Although emerging technologies, including the cloud, have made it possible to automate data-driven diagnostics, real change requires communicating actionable information. Traditional engineering consultants provide in-depth analysis and action plans, but they can be costly. Simple alarms are used in most control systems, but many are ignored as “nuisance alarms”. Automated diagnostic systems have the advantage of being less expensive than an engineer, always present, and more in-depth than an alarm.

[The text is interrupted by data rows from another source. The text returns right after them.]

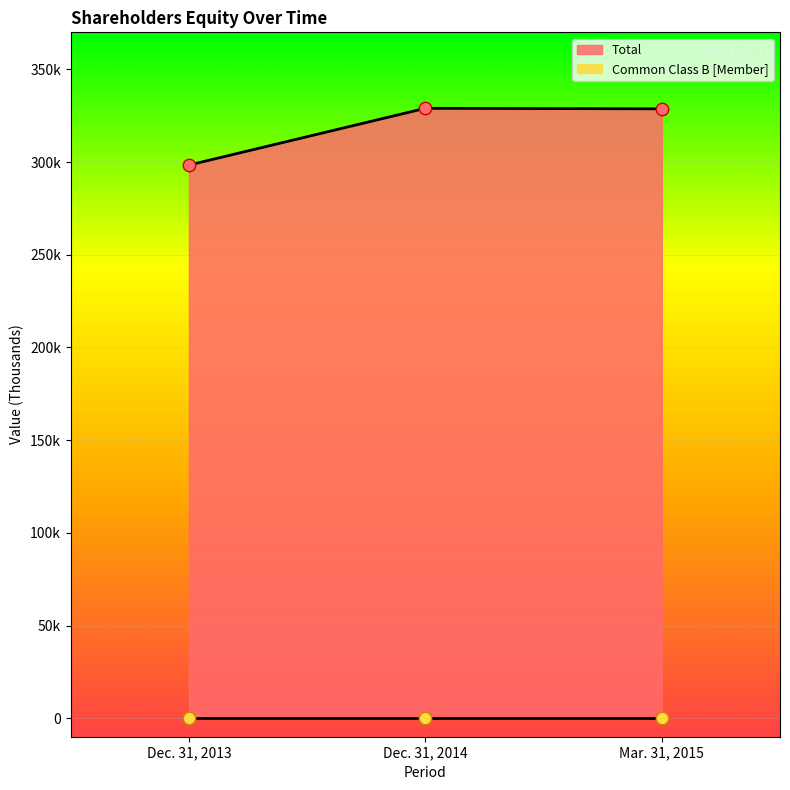

Between Dec. 31, 2014 and Mar. 31, 2015, which is larger?

Dec. 31, 2014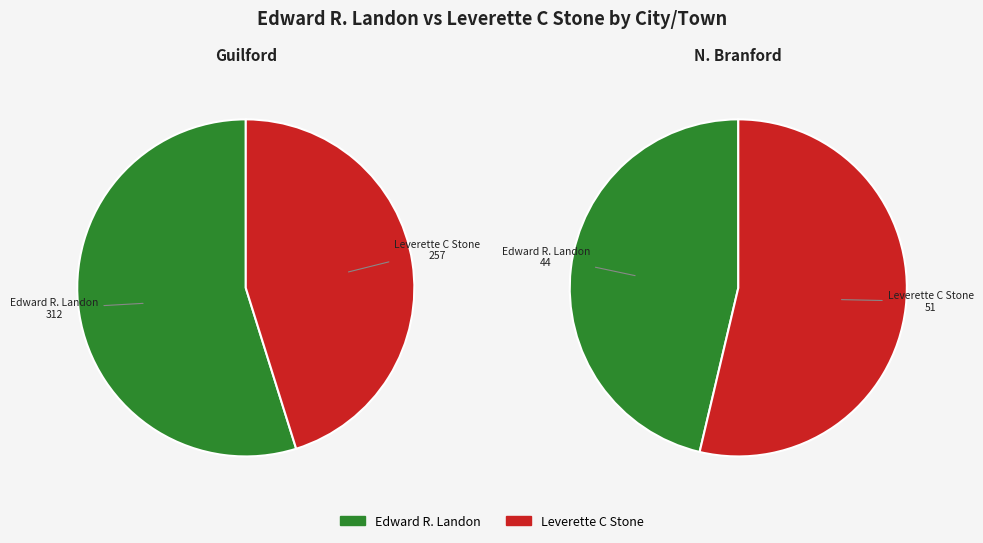

To the nearest percent, what is the average slice percentage?

50%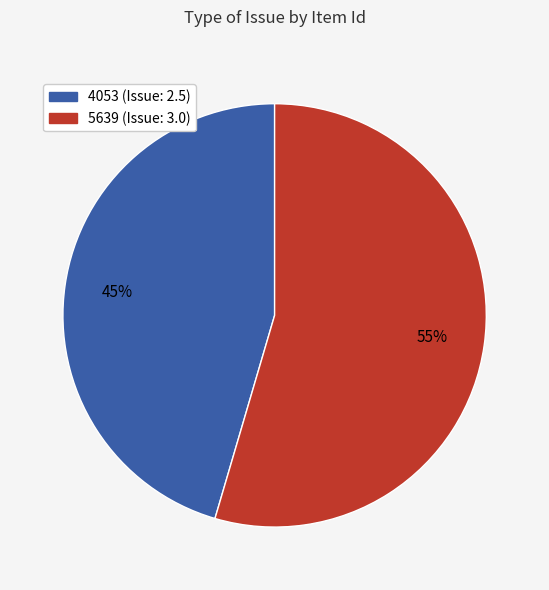

Is there any slice that represents more than half of the pie?

Yes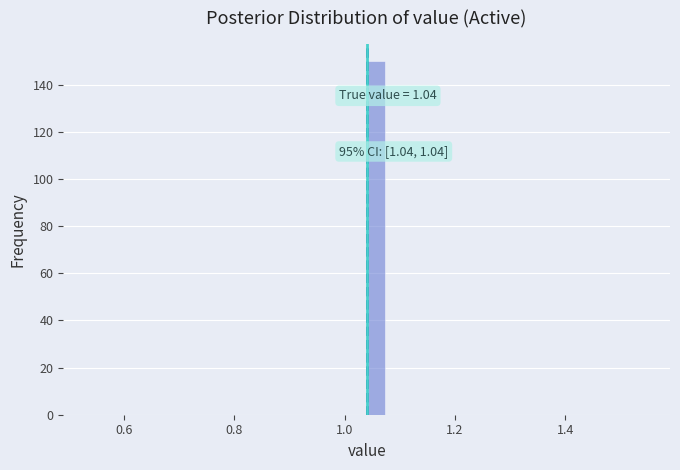

Around what value on the x-axis is the tallest bar? Give the approximate position of its centre, as read against the axis.

1.06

In Clockworks, we’ve tried to bring data closer to action by adding plain English text to the numerical and graphical results of our diagnostics. For example, if one diagnostic finds simultaneous heating and cooling on an air handler, it will output a statement similar to the following: “The preheating coil and cooling coil are heating and cooling simultaneously”, and list possible causes such as “Valve is in manual override” or “Valve is leaking by”, and estimate the cost of wasted energy such as $5,000 over the month. With such a report in hand, an operator can go check valves and sensors of the affected air handler, confirm the issue, and make repairs or call in a service contractor.

It is ultimately the building owner, operator or service personnel who determines the actual issue and takes action. Unfortunately, the current culture in building operations is far more reactive than proactive, and this may be the greatest hurdle for the success of data-based diagnostics. We’ve spoken with building operators who have a general distrust of automated fault detection. Other operators see potential, but spend so much time “putting out fires” that they don’t feel they have time to devote to proactive operations. Perhaps the largest negative motivator is that many operators are judged, not by the energy performance of the buildings in their care, but by the number of tenant complaints. Because of this, operators are often reluctant to make even beneficial changes to their operations.

Conclusion

Utilizing building data to its full potential may dramatically change the building industry, but there are still many fears and barriers slowing it down. However, as customers increasingly demand solutions that utilize building data to provide better services and save energy and money, solution providers will have to adapt to the changing needs of the market. Thankfully, new technologies like the cloud and software platforms like Clockworks provide scalable and cost-effective solutions enabling people to use data to improve building operational efficiency. Like us, owners and service providers may find they can stop worrying about whether and how to implement a solution for using building data, and start deriving more value from it."